Game-changer, indeed.
5. A time for experimentation, a fork in the road for marketers
Everyone I spoke to felt the same way about this moment in the marketing industry.
“As a CMO we’re going to start to bifurcate our employees into the people who are eagerly embracing these technologies and getting stuff done more quickly, and the people who want to go to work, rinse and repeat, and do the same stuff every day.” - Ariel Kelman, Salesforce
“For a marketer to not take advantage of agentic AI at this moment in time is a big mistake.” - Andrew Chang, UChicago Medicine
“Don’t be scared of it. Get started doing something - make your emails better, make your communication better. What we see is that it makes you better as a marketer.” - Kimen Warner, Salesforce
The new marketing playbook?
The overall vibe at CNX25 made one thing clear: we’re at an inflection point in marketing.
Agentic AI is already changing how we work, collaborate, and connect with customers. It can help with laborious work like localizing content in various languages or generating content for segments.
Whether it's streamlining healthcare operations or unlocking a new wave of hyper-personalized journeys, marketers are beginning to embrace this technology today.
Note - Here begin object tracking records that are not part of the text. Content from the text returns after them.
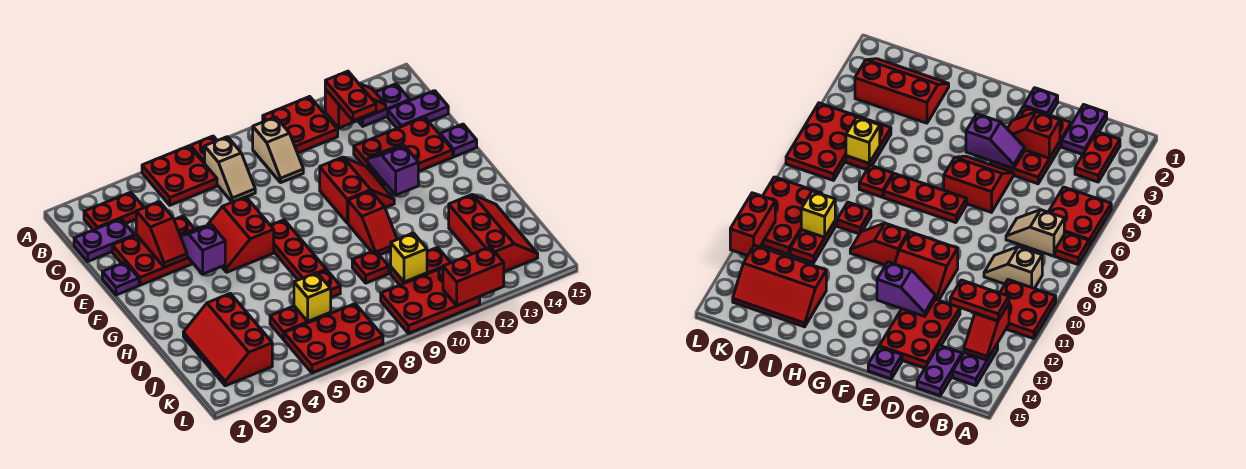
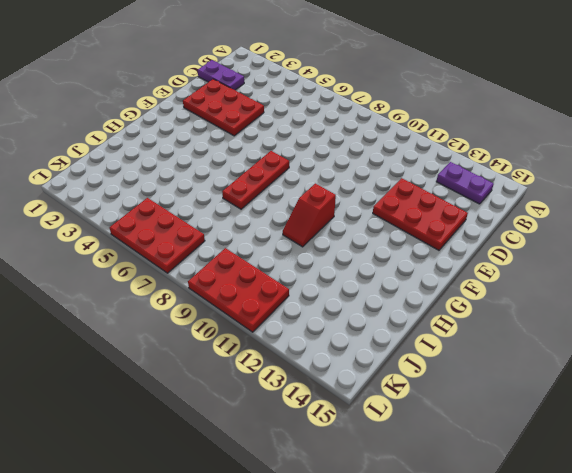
none -> red plate A5:B6 level 1
none -> red plate A7 level 1
none -> red plate A10:B11 level 1
none -> red plate B2:B3 level 1

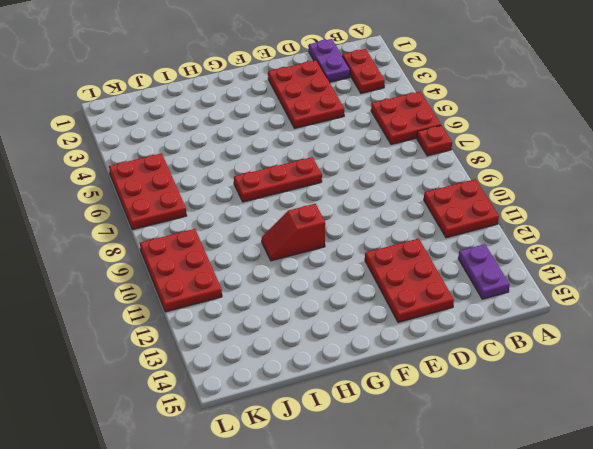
none -> tan slope B7:C7 level 1 top B
none -> tan slope B9:C9 level 1 top B
none -> purple plate C14:C15 level 1
none -> purple plate E1 level 1

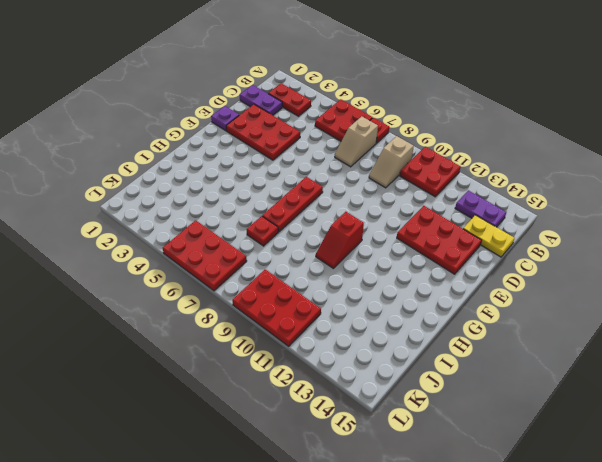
yellow plate C14:C15 level 1 -> purple plate C14:C15 level 1
none -> red slope E5:F6 level 1 top 6
none -> red slope E10:F11 level 1 top 10
none -> purple plate E15 level 1
none -> red slope I2:K3 level 1 top 3

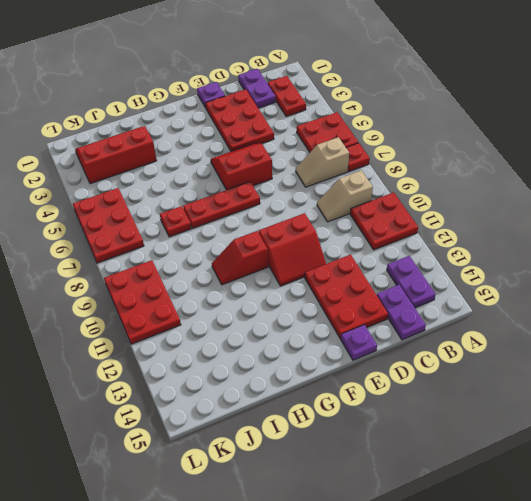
none -> red plate I9 level 1
none -> red slope I13:K14 level 1 top 13
none -> red plate J5:J6 level 1
none -> red plate J10:J11 level 1

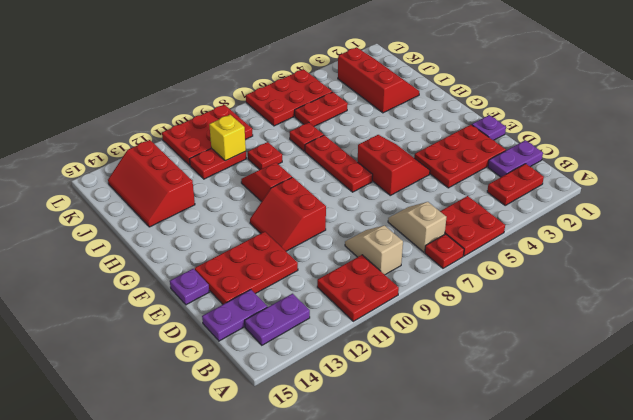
none -> red slope B12:B13 level 2 top 12
none -> red slope D3:E3 level 2 top D
none -> purple slope E4:F4 level 2 top F
none -> purple slope E12:F12 level 2 top F

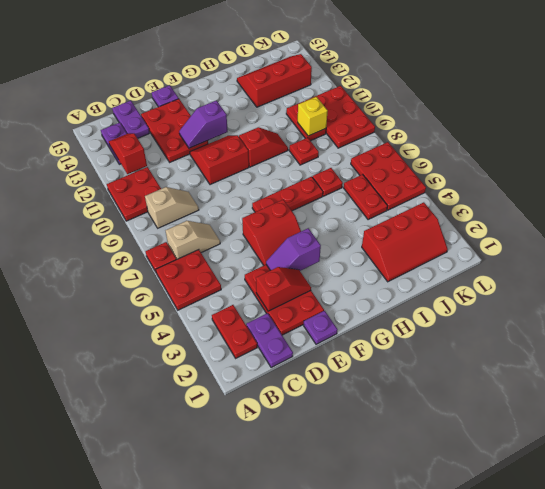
none -> yellow brick J6 level 2
none -> red brick L11:L12 level 2
none -> red plate B12:C12 level 3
These new capabilities will of course present new questions and challenges - namely around governance and trust, data strategy, and standards… but the practical applications cannot be ignored, especially when it comes to real-world efficiency gains.
My biggest takeaway? This isn’t the time to hesitate, it’s the time to experiment.
Big thanks to Salesforce for having me at CNX25 to experience the AI revolution first-hand.